Dans une lettre ouverte poignante intitulée « Contre la pratique de la vendetta, pour le vivre-ensemble au Tchad », le président du RNDT-Le Réveil, Pahimi Padacké Albert, interpelle gouvernants, acteurs politiques, chefs traditionnels, religieux, intellectuels et l’ensemble du peuple tchadien. À travers cet appel, il exhorte chacun à rejeter fermement cette pratique ancestrale de vengeance privée qui continue de gangrener la cohésion nationale.
« Ensemble disons non à la vendetta »
Dans ce texte, le chef de l’opposition démocratique n’hésite pas à rappeler l’ampleur du drame : massacres de masse, cycles infernaux de violence intercommunautaire et impuissance de l’État à endiguer cette spirale. S’appuyant sur la Constitution tchadienne du 29 décembre 2023 qui interdit explicitement la responsabilité pénale collective et l’instrumentalisation de croyances pour échapper à la loi, Pahimi dénonce la survivance de la vendetta comme un poison pour le vivre-ensemble.
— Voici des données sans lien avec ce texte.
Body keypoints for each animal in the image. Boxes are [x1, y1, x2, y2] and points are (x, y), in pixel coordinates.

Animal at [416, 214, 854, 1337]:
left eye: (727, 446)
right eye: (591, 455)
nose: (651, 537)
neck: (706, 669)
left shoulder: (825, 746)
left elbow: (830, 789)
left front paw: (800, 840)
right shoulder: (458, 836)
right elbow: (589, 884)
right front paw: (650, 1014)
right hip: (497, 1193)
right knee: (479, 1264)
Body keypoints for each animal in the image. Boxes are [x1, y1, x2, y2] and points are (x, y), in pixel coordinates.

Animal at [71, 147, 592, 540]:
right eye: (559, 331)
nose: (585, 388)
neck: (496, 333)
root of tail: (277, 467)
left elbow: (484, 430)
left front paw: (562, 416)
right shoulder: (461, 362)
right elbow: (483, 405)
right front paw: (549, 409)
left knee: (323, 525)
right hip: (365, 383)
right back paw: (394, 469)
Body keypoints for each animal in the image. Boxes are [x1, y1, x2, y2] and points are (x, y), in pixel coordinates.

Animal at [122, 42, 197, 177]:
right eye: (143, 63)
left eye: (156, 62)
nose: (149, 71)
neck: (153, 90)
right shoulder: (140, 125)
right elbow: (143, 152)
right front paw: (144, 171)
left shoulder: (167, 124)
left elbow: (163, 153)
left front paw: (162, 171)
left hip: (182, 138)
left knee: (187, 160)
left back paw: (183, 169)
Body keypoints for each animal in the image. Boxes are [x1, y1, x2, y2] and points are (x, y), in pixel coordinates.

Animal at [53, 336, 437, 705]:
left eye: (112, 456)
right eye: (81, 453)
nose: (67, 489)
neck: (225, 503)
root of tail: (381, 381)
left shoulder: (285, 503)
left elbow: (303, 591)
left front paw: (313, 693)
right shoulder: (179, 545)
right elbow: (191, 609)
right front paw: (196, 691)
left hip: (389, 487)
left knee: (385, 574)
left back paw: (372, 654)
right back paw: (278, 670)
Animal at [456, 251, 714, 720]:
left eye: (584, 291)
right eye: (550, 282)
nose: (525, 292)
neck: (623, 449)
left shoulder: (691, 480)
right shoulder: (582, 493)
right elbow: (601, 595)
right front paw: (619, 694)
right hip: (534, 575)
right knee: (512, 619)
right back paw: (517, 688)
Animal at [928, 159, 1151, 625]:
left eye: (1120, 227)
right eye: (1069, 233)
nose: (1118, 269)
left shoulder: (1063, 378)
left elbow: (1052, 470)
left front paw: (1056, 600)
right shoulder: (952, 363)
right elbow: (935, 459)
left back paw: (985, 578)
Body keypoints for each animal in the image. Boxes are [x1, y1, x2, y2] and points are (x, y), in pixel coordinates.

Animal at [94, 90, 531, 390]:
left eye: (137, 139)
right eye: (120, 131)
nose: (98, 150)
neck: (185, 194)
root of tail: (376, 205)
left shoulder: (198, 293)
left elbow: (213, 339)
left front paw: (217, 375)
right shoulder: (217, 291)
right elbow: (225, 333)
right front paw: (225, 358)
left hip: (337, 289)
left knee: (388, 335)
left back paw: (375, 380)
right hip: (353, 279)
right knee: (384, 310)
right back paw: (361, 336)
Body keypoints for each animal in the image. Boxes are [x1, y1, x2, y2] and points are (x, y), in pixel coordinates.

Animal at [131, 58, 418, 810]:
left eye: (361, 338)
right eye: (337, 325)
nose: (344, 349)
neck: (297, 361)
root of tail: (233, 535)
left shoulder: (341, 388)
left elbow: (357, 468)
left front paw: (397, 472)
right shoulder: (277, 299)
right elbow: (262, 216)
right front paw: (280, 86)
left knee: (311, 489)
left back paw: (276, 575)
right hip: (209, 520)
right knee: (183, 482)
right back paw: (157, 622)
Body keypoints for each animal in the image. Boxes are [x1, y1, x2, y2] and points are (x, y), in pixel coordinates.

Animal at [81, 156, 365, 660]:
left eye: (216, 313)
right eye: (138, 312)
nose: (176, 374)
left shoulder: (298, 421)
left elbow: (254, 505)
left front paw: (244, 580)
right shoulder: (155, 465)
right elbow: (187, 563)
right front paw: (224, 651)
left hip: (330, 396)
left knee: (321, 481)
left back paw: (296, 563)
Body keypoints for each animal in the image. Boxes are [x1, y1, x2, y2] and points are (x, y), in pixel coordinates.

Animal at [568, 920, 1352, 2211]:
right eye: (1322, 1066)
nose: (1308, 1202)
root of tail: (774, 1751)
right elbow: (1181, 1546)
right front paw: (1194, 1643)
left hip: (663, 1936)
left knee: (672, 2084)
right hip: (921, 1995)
« Le sang coule, partout, aux quatre coins du pays, comme si les Tchadiens avaient abandonné le XXIᵉ siècle pour replonger dans les âges sombres de la barbarie », déplore-t-il, avant de rappeler que cette coutume d’origine animiste, loin d’être un honneur, nourrit haine et divisions.
Une responsabilité collective
Dans un geste rare de lucidité politique, l’ancien Premier ministre reconnaît sa part de responsabilité. « Peut-être ne suis-je pas le mieux placé pour accuser, tant j’assume avec honneur et dignité ma longue participation à la gouvernance de notre pays. » Mais pour lui, cette vérité, parfois difficile, est nécessaire : chacun, gouvernants comme citoyens ordinaires, porte une part de responsabilité — par action, omission ou indifférence.
Il cite le pasteur Martin Niemöller pour illustrer le danger de l’indifférence coupable : « Quand ils sont venus chercher les communistes, je n’ai rien dit… Et quand ils sont venus me chercher, il ne restait plus personne pour protester. »
Un État impuissant et une justice dévoyée
Dans un réquisitoire sans détour, Pahimi fustige l’État, incapable de prévenir ni de punir ces crimes. Pire encore, il accuse l’État d’encourager indirectement cette vengeance privée en rachetant le prix du sang sur fonds publics, transformant la justice en marchandise et affaiblissant l’autorité régalienne.
« Un État qui ne rassure plus par la force du droit n’est plus un État au sens moderne. Il devient suspect, inégalitaire, au point de questionner sa légitimité », écrit-il, dénonçant la banalisation de « ministres pyromanes » réduits au rôle de « pleureurs funéraires ».
Sortir de l’archaïsme : la justice officielle comme seul recours
Pour Pahimi Padacké Albert, la vendetta, héritée des sociétés animistes et jadis universellement pratiquée avant l’instauration de l’État, doit être définitivement éradiquée. « Seule une bonne justice, rendue au nom du peuple par un État puissant par le droit, peut briser le cercle vicieux de la vengeance aveugle », martèle-t-il. À ses yeux, ce chantier nécessite une refonte de la gouvernance, notamment une meilleure représentativité et gestion des diversités pour éviter la fracture « dominants/dominés ».
Un projet de nation en chantier
« Le Tchad n’est pas encore une nation accomplie, mais un projet de nation en chantier », souligne-t-il, évoquant les massacres récurrents dans le Logone Occidental, le Ouaddaï, le Salamat ou le Mayo-Kebbi. Ces tueries, documentées par des images insoutenables, démontrent la brutalité de la vendetta et l’urgence d’un sursaut collectif.
Pahimi en appelle à des assises nationales pour débattre de cette question cruciale. Pour lui, il est temps de « tourner la page sombre de la haine et du sang » par la force de la parole, du dialogue et de l’action collective.
« Le sang ne répare pas le sang »
Dans sa conclusion, le chef du RNDT-Le Réveil martèle : « Le sang ne répare pas le sang. Il le souille. Le crime ne donne ni honneur ni gloire. » Et de rappeler que seule la cohabitation pacifique, la justice équitable et la vérité peuvent cimenter un vivre-ensemble durable au Tchad.
« Tout est vanité. Tout est passager : le pouvoir, les honneurs, l’accumulation des biens… Seul l’honneur digne demeure, et le Tchad seul est éternel ! »
À travers cet appel, Pahimi Padacké Albert pose un diagnostic implacable et ouvre un débat national sur la nécessité d’un sursaut moral, politique et institutionnel pour en finir, enfin, avec la barbarie de la vendetta.